Some lines in the records below may hold the word "output"; give the number of those lines and nothing else.
--------
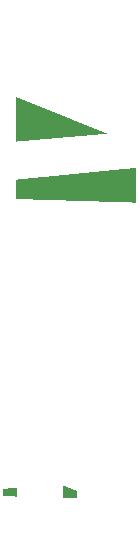
<source format=gbo>
%TF.GenerationSoftware,KiCad,Pcbnew,(6.0.5-22-g43b8adad1a)*%
%TF.CreationDate,2022-05-30T21:51:07-07:00*%
%TF.ProjectId,shadystake,73686164-7973-4746-916b-652e6b696361,rev?*%
%TF.SameCoordinates,Original*%
%TF.FileFunction,Legend,Bot*%
%TF.FilePolarity,Positive*%
%FSLAX46Y46*%
G04 Gerber Fmt 4.6, Leading zero omitted, Abs format (unit mm)*
G04 Created by KiCad (PCBNEW (6.0.5-22-g43b8adad1a)) date 2022-05-30 21:51:07*
%MOMM*%
%LPD*%
G01*
G04 APERTURE LIST*
G04 Aperture macros list*
%AMFreePoly0*
4,1,70,3.024478,2.747614,3.340181,2.672791,3.645063,2.561823,3.935000,2.416211,4.206072,2.237924,4.454614,2.029372,4.677264,1.793377,4.871011,1.533130,5.033235,1.252150,5.161742,0.954236,5.254795,0.643418,5.311135,0.323899,5.330000,0.000000,5.310970,-0.095671,5.256777,-0.176777,5.175671,-0.230970,5.080000,-0.250000,3.429000,-0.250000,2.921000,0.000000,3.429000,0.250000,
4.818799,0.250000,4.816435,0.287581,4.762441,0.570626,4.673398,0.844672,4.550710,1.105397,4.396312,1.348690,4.212639,1.570713,4.002587,1.767964,3.769470,1.937334,3.516963,2.076151,3.249048,2.182226,2.969952,2.253886,2.684075,2.290000,2.395925,2.290000,2.110048,2.253886,1.830952,2.182226,1.563037,2.076151,1.310530,1.937334,1.077413,1.767964,0.867361,1.570713,
0.683688,1.348690,0.529290,1.105397,0.406602,0.844672,0.317559,0.570626,0.263565,0.287581,0.246560,0.017294,0.250000,0.000000,0.230970,-0.095671,0.176777,-0.176777,0.095671,-0.230970,0.000000,-0.250000,-0.095671,-0.230970,-0.176777,-0.176777,-0.230970,-0.095671,-0.250000,0.000000,-0.231135,0.323899,-0.174795,0.643418,-0.081742,0.954236,0.046765,1.252150,0.208989,1.533130,
0.402736,1.793377,0.625386,2.029372,0.873928,2.237924,1.145000,2.416211,1.434937,2.561823,1.739819,2.672791,2.055522,2.747614,2.377776,2.785280,2.702224,2.785280,3.024478,2.747614,3.024478,2.747614,$1*%
%AMFreePoly1*
4,1,24,0.095671,4.929970,0.176777,4.875777,0.230970,4.794671,0.250000,4.699000,0.250000,0.000000,0.230970,-0.095671,0.176777,-0.176777,0.095671,-0.230970,0.000000,-0.250000,-0.095671,-0.230970,-0.176777,-0.176777,-0.230970,-0.095671,-0.250000,0.000000,-0.250000,2.798000,-1.651000,2.798000,-2.159000,3.048000,-1.651000,3.298000,-0.250000,3.298000,-0.250000,4.699000,-0.230970,4.794671,
-0.176777,4.875777,-0.095671,4.929970,0.000000,4.949000,0.095671,4.929970,0.095671,4.929970,$1*%
G04 Aperture macros list end*
%ADD10C,0.100000*%
%ADD11C,2.921000*%
%ADD12C,3.200000*%
%ADD13R,1.500000X1.500000*%
%ADD14C,1.500000*%
%ADD15C,3.250000*%
%ADD16R,1.520000X1.520000*%
%ADD17C,1.520000*%
%ADD18FreePoly0,270.000000*%
%ADD19FreePoly1,270.000000*%
%ADD20FreePoly0,180.000000*%
%ADD21FreePoly1,180.000000*%
G04 APERTURE END LIST*
G36*
X100076000Y-90932000D02*
G01*
X89916000Y-90932000D01*
X89916000Y-109728000D01*
X100076000Y-109728000D01*
X100076000Y-90932000D01*
G37*
G36*
X95059500Y-129603500D02*
G01*
X95059500Y-132016500D01*
X94488000Y-132588000D01*
X93916500Y-132016500D01*
X93916500Y-129603500D01*
X94488000Y-129032000D01*
X95059500Y-129603500D01*
G37*
G36*
X93726000Y-133350000D02*
G01*
X93154500Y-133921500D01*
X90741500Y-133921500D01*
X90170000Y-133350000D01*
X90741500Y-132778500D01*
X93154500Y-132778500D01*
X93726000Y-133350000D01*
G37*
G36*
X89979500Y-129603500D02*
G01*
X89979500Y-132016500D01*
X89408000Y-132588000D01*
X88836500Y-132016500D01*
X88836500Y-129603500D01*
X89408000Y-129032000D01*
X89979500Y-129603500D01*
G37*
G36*
X93726000Y-128270000D02*
G01*
X93154500Y-128841500D01*
X90741500Y-128841500D01*
X90170000Y-128270000D01*
X90741500Y-127698500D01*
X93154500Y-127698500D01*
X93726000Y-128270000D01*
G37*
G36*
X100139500Y-129603500D02*
G01*
X100139500Y-132016500D01*
X99568000Y-132588000D01*
X98996500Y-132016500D01*
X98996500Y-129603500D01*
X99568000Y-129032000D01*
X100139500Y-129603500D01*
G37*
G36*
X98806000Y-128270000D02*
G01*
X98234500Y-128841500D01*
X95821500Y-128841500D01*
X95250000Y-128270000D01*
X95821500Y-127698500D01*
X98234500Y-127698500D01*
X98806000Y-128270000D01*
G37*
G36*
X98806000Y-133350000D02*
G01*
X98234500Y-133921500D01*
X95821500Y-133921500D01*
X95250000Y-133350000D01*
X95821500Y-132778500D01*
X98234500Y-132778500D01*
X98806000Y-133350000D01*
G37*
G36*
X95059500Y-121729500D02*
G01*
X95059500Y-124142500D01*
X94488000Y-124714000D01*
X93916500Y-124142500D01*
X93916500Y-121729500D01*
X94488000Y-121158000D01*
X95059500Y-121729500D01*
G37*
G36*
X93726000Y-125476000D02*
G01*
X93154500Y-126047500D01*
X90741500Y-126047500D01*
X90170000Y-125476000D01*
X90741500Y-124904500D01*
X93154500Y-124904500D01*
X93726000Y-125476000D01*
G37*
G36*
X89979500Y-121729500D02*
G01*
X89979500Y-124142500D01*
X89408000Y-124714000D01*
X88836500Y-124142500D01*
X88836500Y-121729500D01*
X89408000Y-121158000D01*
X89979500Y-121729500D01*
G37*
G36*
X93726000Y-120396000D02*
G01*
X93154500Y-120967500D01*
X90741500Y-120967500D01*
X90170000Y-120396000D01*
X90741500Y-119824500D01*
X93154500Y-119824500D01*
X93726000Y-120396000D01*
G37*
G36*
X100139500Y-121729500D02*
G01*
X100139500Y-124142500D01*
X99568000Y-124714000D01*
X98996500Y-124142500D01*
X98996500Y-121729500D01*
X99568000Y-121158000D01*
X100139500Y-121729500D01*
G37*
G36*
X98806000Y-120396000D02*
G01*
X98234500Y-120967500D01*
X95821500Y-120967500D01*
X95250000Y-120396000D01*
X95821500Y-119824500D01*
X98234500Y-119824500D01*
X98806000Y-120396000D01*
G37*
G36*
X98806000Y-125476000D02*
G01*
X98234500Y-126047500D01*
X95821500Y-126047500D01*
X95250000Y-125476000D01*
X95821500Y-124904500D01*
X98234500Y-124904500D01*
X98806000Y-125476000D01*
G37*
G36*
X95059500Y-113855500D02*
G01*
X95059500Y-116268500D01*
X94488000Y-116840000D01*
X93916500Y-116268500D01*
X93916500Y-113855500D01*
X94488000Y-113284000D01*
X95059500Y-113855500D01*
G37*
G36*
X93726000Y-117602000D02*
G01*
X93154500Y-118173500D01*
X90741500Y-118173500D01*
X90170000Y-117602000D01*
X90741500Y-117030500D01*
X93154500Y-117030500D01*
X93726000Y-117602000D01*
G37*
G36*
X89979500Y-113855500D02*
G01*
X89979500Y-116268500D01*
X89408000Y-116840000D01*
X88836500Y-116268500D01*
X88836500Y-113855500D01*
X89408000Y-113284000D01*
X89979500Y-113855500D01*
G37*
G36*
X93726000Y-112522000D02*
G01*
X93154500Y-113093500D01*
X90741500Y-113093500D01*
X90170000Y-112522000D01*
X90741500Y-111950500D01*
X93154500Y-111950500D01*
X93726000Y-112522000D01*
G37*
G36*
X100139500Y-113855500D02*
G01*
X100139500Y-116268500D01*
X99568000Y-116840000D01*
X98996500Y-116268500D01*
X98996500Y-113855500D01*
X99568000Y-113284000D01*
X100139500Y-113855500D01*
G37*
G36*
X98806000Y-112522000D02*
G01*
X98234500Y-113093500D01*
X95821500Y-113093500D01*
X95250000Y-112522000D01*
X95821500Y-111950500D01*
X98234500Y-111950500D01*
X98806000Y-112522000D01*
G37*
G36*
X98806000Y-117602000D02*
G01*
X98234500Y-118173500D01*
X95821500Y-118173500D01*
X95250000Y-117602000D01*
X95821500Y-117030500D01*
X98234500Y-117030500D01*
X98806000Y-117602000D01*
G37*
%LPC*%
D10*
X177800000Y-132080000D02*
X101600000Y-132080000D01*
X101600000Y-132080000D02*
X101600000Y-96520000D01*
X101600000Y-96520000D02*
X177800000Y-96520000D01*
X177800000Y-96520000D02*
X177800000Y-132080000D01*
G36*
X177800000Y-132080000D02*
G01*
X101600000Y-132080000D01*
X101600000Y-96520000D01*
X177800000Y-96520000D01*
X177800000Y-132080000D01*
G37*
D11*
X69532500Y-85725000D02*
G75*
G03*
X69532500Y-85725000I-1460500J0D01*
G01*
X73850500Y-111760000D02*
G75*
G03*
X73850500Y-111760000I-1460500J0D01*
G01*
X78168500Y-134681500D02*
G75*
G03*
X78168500Y-134681500I-1460500J0D01*
G01*
X73850500Y-118745000D02*
G75*
G03*
X73850500Y-118745000I-1460500J0D01*
G01*
D12*
X64750000Y-120177500D03*
X64750000Y-108747500D03*
D13*
X58400000Y-110017500D03*
D14*
X55860000Y-111287500D03*
X58400000Y-112557500D03*
X55860000Y-113827500D03*
X58400000Y-115097500D03*
X55860000Y-116367500D03*
X58400000Y-117637500D03*
X55860000Y-118907500D03*
D15*
X87630000Y-101750000D03*
X77470000Y-101750000D03*
D16*
X85720000Y-110640000D03*
D17*
X84450000Y-108100000D03*
X83180000Y-110640000D03*
X81910000Y-108100000D03*
X80640000Y-110640000D03*
X79370000Y-108100000D03*
D15*
X77470000Y-126850000D03*
X87630000Y-126850000D03*
D16*
X79380000Y-117960000D03*
D17*
X80650000Y-120500000D03*
X81920000Y-117960000D03*
X83190000Y-120500000D03*
X84460000Y-117960000D03*
X85730000Y-120500000D03*
D15*
X87630000Y-89050000D03*
X77470000Y-89050000D03*
D16*
X85720000Y-97940000D03*
D17*
X84450000Y-95400000D03*
X83180000Y-97940000D03*
X81910000Y-95400000D03*
X80640000Y-97940000D03*
X79370000Y-95400000D03*
D15*
X63650000Y-91440000D03*
X63650000Y-101600000D03*
D16*
X72540000Y-93350000D03*
D17*
X70000000Y-94620000D03*
X72540000Y-95890000D03*
X70000000Y-97160000D03*
X72540000Y-98430000D03*
X70000000Y-99700000D03*
D15*
X77470000Y-139550000D03*
X87630000Y-139550000D03*
D16*
X79380000Y-130660000D03*
D17*
X80650000Y-133200000D03*
X81920000Y-130660000D03*
X83190000Y-133200000D03*
X84460000Y-130660000D03*
X85730000Y-133200000D03*
X70000000Y-135260000D03*
X72540000Y-133990000D03*
X70000000Y-132720000D03*
X72540000Y-131450000D03*
X70000000Y-130180000D03*
D16*
X72540000Y-128910000D03*
D15*
X63650000Y-137160000D03*
X63650000Y-127000000D03*
D18*
X68072000Y-83185000D03*
D19*
X65024000Y-85725000D03*
D18*
X72390000Y-109220000D03*
D19*
X69342000Y-111760000D03*
D20*
X79248000Y-134681500D03*
D21*
X76708000Y-131633500D03*
D18*
X72390000Y-116205000D03*
D19*
X69342000Y-118745000D03*
M02*

</source>
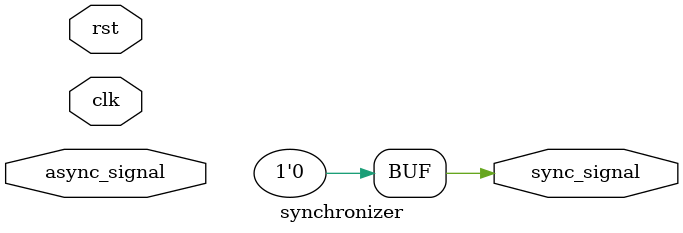
<source format=v>
module synchronizer #(parameter width = 1) (
    input [width-1:0] async_signal,
    input clk,
    input rst,
    output [width-1:0] sync_signal
);
    // Create your 2 flip-flop synchronizer here
    // This module takes in a vector of 1-bit asynchronous (from different clock domain or not clocked) signals
    // and should output a vector of 1-bit synchronous signals that are synchronized to the input clk

    // Remove this line once you create your synchronizer
    assign sync_signal = 0;
endmodule

</source>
--------
▶ _Result of the exercise_
2